───── ENTRIES SHOWN ─────

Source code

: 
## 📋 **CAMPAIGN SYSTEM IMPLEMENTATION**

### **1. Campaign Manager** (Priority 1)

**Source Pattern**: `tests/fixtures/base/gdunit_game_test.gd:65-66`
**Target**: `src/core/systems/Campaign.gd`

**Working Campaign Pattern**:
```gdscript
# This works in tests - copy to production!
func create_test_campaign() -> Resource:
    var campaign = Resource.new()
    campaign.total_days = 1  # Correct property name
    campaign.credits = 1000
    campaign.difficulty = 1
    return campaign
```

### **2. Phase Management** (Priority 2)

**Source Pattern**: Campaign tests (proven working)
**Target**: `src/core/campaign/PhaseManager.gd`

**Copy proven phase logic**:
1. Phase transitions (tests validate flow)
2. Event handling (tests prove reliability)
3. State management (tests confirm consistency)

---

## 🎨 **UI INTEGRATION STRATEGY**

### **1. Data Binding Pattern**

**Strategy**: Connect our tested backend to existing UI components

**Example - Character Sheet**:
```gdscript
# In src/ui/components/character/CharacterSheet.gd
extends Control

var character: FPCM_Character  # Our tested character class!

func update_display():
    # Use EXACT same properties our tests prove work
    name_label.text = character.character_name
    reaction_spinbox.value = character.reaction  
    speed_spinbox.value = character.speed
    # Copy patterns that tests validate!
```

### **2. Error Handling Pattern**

─────

REQUIRED WORK: Write the listing out again in full, exactly as it stands above.

EXERCISE RESULT:
Source code

: 
## 📋 **CAMPAIGN SYSTEM IMPLEMENTATION**

### **1. Campaign Manager** (Priority 1)

**Source Pattern**: `tests/fixtures/base/gdunit_game_test.gd:65-66`
**Target**: `src/core/systems/Campaign.gd`

**Working Campaign Pattern**:
```gdscript
# This works in tests - copy to production!
func create_test_campaign() -> Resource:
    var campaign = Resource.new()
    campaign.total_days = 1  # Correct property name
    campaign.credits = 1000
    campaign.difficulty = 1
    return campaign
```

### **2. Phase Management** (Priority 2)

**Source Pattern**: Campaign tests (proven working)
**Target**: `src/core/campaign/PhaseManager.gd`

**Copy proven phase logic**:
1. Phase transitions (tests validate flow)
2. Event handling (tests prove reliability)
3. State management (tests confirm consistency)

---

## 🎨 **UI INTEGRATION STRATEGY**

### **1. Data Binding Pattern**

**Strategy**: Connect our tested backend to existing UI components

**Example - Character Sheet**:
```gdscript
# In src/ui/components/character/CharacterSheet.gd
extends Control

var character: FPCM_Character  # Our tested character class!

func update_display():
    # Use EXACT same properties our tests prove work
    name_label.text = character.character_name
    reaction_spinbox.value = character.reaction  
    speed_spinbox.value = character.speed
    # Copy patterns that tests validate!
```

### **2. Error Handling Pattern**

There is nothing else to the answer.